Hastalığından nasıl kurtuldu ?
Şerefüddîn bin Emir hastalanmıştı. Ağrılarının şiddeti, gün geçtikçe daha
da artıyordu. Öyle ki, artık ölümünü bekler oldu. Günlerce uykusuzluğun verdiği bir
halsizlik içinde gözkapakları kapandı. Uyumağa başladı. Rüyâsında büyük bir nehirde
yüzüyordu. Nehrin aşağı taraflarında bir köprü ve onun da aşağısında bir çağlayan vardı.
Bu çağlayandan canlı bir kimse aşağı düşse, normalde parça parça olurdu. Akan sular
onu sürükleye sürükleye köprüye doğru götürüyordu. Eğer köprüde tutunacak bir yer
bulamazsa, çağlayandan aşağı düşecekti. Bütün gayretine rağmen köprüye tutunamadı.

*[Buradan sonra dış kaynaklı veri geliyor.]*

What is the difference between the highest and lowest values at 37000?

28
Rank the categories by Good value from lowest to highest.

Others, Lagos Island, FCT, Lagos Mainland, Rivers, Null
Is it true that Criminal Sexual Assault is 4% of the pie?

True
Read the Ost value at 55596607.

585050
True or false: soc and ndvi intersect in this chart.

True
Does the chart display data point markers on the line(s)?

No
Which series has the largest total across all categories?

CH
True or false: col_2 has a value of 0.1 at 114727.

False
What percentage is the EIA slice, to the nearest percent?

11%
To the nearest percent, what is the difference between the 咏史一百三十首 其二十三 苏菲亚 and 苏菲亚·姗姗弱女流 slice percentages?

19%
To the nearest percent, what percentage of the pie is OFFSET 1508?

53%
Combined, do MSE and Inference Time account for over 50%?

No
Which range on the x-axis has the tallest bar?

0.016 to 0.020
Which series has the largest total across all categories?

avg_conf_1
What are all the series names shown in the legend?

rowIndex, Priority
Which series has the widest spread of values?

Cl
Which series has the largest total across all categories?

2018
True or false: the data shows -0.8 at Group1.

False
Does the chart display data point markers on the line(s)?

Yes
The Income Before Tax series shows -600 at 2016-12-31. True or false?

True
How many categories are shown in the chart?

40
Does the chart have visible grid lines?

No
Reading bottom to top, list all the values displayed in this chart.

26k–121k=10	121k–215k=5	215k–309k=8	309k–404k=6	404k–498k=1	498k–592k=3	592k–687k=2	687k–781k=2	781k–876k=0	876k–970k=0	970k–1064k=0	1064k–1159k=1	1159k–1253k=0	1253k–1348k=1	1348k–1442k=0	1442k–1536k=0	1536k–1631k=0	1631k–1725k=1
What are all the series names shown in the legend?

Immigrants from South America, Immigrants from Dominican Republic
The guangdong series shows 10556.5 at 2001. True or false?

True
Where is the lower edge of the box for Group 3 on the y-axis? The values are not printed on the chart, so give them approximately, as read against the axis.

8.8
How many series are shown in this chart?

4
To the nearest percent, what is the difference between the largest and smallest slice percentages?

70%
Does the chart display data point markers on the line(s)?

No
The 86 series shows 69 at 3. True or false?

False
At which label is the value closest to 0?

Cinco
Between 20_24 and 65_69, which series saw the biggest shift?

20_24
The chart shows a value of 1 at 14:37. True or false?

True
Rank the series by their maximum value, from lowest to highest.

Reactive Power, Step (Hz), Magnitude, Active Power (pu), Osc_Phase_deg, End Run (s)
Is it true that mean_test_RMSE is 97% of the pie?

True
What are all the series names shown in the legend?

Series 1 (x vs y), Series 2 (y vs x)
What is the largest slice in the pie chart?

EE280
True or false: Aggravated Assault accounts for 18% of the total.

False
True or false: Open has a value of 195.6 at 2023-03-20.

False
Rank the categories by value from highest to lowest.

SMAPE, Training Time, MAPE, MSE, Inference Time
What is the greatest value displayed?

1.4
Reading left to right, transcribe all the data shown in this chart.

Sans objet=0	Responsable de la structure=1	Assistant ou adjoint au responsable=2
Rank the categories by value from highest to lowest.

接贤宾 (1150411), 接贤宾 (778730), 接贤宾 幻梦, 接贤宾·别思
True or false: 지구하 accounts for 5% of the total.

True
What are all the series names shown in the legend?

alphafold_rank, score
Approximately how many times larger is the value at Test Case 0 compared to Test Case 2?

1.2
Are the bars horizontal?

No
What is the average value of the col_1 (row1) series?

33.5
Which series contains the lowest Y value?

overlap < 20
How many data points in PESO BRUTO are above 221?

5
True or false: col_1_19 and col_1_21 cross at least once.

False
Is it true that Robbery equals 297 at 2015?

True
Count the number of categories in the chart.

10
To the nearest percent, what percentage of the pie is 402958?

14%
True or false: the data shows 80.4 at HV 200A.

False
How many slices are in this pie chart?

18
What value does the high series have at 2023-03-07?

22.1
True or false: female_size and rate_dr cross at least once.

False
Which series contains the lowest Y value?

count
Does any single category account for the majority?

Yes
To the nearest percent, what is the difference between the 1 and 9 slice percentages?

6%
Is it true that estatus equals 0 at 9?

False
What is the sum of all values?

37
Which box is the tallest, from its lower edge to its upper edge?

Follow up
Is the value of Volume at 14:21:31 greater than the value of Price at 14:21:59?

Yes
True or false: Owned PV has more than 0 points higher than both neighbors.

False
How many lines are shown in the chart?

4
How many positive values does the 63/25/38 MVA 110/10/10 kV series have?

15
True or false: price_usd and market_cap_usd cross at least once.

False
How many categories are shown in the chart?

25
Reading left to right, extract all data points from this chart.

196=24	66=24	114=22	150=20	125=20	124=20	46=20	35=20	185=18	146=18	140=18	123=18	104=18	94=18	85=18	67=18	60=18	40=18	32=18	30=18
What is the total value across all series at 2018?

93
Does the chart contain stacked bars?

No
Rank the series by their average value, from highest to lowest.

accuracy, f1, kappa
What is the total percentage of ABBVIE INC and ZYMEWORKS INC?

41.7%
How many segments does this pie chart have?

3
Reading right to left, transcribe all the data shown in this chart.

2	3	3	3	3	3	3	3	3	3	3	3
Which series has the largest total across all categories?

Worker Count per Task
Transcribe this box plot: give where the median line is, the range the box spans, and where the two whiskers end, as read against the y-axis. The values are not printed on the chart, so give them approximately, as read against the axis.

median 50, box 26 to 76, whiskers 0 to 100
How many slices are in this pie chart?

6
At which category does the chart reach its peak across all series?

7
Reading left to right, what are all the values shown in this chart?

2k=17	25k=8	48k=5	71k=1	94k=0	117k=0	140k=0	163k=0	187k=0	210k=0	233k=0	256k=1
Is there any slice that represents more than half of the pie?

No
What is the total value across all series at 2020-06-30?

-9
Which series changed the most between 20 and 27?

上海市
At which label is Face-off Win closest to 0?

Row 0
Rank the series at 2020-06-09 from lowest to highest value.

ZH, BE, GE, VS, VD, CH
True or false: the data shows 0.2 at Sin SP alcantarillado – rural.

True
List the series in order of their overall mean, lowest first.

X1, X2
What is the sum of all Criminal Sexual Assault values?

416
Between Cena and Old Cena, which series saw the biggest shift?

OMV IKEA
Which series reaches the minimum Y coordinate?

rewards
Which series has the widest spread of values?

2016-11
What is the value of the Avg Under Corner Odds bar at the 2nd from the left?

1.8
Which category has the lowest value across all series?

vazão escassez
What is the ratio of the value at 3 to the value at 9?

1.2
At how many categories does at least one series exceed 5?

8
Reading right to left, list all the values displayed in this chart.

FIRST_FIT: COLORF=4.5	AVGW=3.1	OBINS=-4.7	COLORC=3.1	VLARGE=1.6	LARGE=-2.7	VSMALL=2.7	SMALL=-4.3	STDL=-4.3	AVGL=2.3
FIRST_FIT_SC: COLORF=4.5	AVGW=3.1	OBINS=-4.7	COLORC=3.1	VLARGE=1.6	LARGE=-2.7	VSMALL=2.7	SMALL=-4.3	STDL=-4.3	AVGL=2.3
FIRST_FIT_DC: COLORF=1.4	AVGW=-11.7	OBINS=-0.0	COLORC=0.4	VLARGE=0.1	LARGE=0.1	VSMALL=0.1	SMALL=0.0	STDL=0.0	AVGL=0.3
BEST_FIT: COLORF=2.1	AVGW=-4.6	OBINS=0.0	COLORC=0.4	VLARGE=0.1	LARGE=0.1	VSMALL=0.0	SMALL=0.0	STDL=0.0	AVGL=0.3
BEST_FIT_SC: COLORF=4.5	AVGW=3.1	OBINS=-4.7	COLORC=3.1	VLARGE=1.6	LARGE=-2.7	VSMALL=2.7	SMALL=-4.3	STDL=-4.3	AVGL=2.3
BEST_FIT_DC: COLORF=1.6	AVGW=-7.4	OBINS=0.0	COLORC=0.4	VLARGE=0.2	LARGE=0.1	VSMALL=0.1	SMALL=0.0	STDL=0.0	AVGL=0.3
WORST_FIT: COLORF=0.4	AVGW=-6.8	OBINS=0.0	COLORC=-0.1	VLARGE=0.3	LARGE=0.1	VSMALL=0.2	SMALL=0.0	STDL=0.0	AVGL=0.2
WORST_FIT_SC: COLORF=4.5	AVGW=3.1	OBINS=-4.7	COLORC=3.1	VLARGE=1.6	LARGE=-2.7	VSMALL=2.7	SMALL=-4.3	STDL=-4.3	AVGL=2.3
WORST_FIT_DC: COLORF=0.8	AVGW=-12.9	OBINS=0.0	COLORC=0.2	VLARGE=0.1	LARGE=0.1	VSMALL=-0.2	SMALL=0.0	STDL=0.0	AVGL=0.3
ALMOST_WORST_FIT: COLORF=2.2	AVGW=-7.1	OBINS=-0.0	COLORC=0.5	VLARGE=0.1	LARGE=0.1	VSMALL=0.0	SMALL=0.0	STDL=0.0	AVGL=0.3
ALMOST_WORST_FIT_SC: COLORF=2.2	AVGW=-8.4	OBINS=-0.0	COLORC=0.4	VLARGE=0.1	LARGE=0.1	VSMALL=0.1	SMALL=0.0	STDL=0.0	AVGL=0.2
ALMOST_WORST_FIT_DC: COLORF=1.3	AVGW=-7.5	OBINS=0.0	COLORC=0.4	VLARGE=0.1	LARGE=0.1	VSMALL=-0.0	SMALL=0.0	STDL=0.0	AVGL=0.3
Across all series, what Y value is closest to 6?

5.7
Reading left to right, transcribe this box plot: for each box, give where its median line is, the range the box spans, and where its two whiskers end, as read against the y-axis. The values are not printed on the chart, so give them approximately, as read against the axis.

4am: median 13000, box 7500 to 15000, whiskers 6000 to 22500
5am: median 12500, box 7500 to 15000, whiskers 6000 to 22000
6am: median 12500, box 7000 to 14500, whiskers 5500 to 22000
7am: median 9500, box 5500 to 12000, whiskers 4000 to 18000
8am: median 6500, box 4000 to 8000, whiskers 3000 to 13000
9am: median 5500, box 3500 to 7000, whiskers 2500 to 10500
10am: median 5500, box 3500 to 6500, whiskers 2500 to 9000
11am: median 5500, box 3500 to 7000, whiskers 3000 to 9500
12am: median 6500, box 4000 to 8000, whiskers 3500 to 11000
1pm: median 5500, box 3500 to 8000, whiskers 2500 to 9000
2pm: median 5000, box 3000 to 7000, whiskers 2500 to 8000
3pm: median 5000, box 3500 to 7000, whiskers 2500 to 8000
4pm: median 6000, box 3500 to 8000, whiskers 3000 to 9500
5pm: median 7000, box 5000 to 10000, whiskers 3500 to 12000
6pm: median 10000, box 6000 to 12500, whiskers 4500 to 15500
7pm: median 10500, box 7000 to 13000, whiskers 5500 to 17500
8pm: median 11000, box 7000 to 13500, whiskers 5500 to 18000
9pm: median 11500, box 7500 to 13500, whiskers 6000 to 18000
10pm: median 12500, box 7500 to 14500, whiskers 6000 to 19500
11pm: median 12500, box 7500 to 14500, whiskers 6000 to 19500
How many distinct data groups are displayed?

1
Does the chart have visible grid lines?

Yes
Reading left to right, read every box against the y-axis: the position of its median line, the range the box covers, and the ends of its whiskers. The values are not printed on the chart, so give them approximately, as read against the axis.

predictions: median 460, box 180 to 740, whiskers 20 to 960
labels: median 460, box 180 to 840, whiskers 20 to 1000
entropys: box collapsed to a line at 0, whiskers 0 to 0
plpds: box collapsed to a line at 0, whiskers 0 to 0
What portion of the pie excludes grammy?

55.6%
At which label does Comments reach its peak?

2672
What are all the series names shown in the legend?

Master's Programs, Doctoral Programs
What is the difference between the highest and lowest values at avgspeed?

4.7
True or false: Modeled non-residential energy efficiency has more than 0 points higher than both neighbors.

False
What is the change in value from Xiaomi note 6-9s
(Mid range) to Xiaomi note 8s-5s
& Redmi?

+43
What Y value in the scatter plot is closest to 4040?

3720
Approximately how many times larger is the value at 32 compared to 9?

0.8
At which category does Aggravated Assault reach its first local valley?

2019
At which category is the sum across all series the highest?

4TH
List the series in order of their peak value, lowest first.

Büyük bir korkuya kapıldı. Çağlayanın başına geldiği an, bir el onu tutup kenara çekti.
Ölümden kurtulmuştu. Elin sâhibine baktığında, zamânın en meşhûr âlimi ve velîsi olan
hocası Abdülvehhâb-ı Şa’rânî’yi gördü. Ona tebessüm ediyordu. Uyandığında da
hastalığının geçtiğini, hiçbir derdinin kalmadığını gördü.